* PROBLEM REQUIREMENTS *
An exact copy of every record, without the pictures, is what should come back.

.....

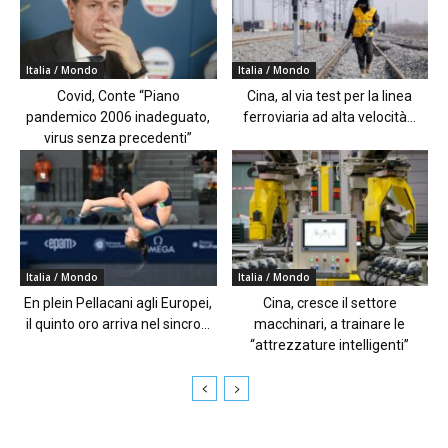
Italia / Mondo
Italia / Mondo
Covid, Conte “Piano
Cina, al via test per la linea
pandemico 2006 inadeguato,
ferroviaria ad alta velocità...
virus senza precedenti”
Italia / Mondo
Italia / Mondo
En plein Pellacani agli Europei,
Cina, cresce il settore
il quinto oro arriva nel sincro...
macchinari, a trainare le
“attrezzature intelligenti”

.....

* TASK SOLUTION *
Italia / Mondo
Italia / Mondo
Covid, Conte “Piano
Cina, al via test per la linea
pandemico 2006 inadeguato,
ferroviaria ad alta velocità...
virus senza precedenti”
Italia / Mondo
Italia / Mondo
En plein Pellacani agli Europei,
Cina, cresce il settore
il quinto oro arriva nel sincro...
macchinari, a trainare le
“attrezzature intelligenti”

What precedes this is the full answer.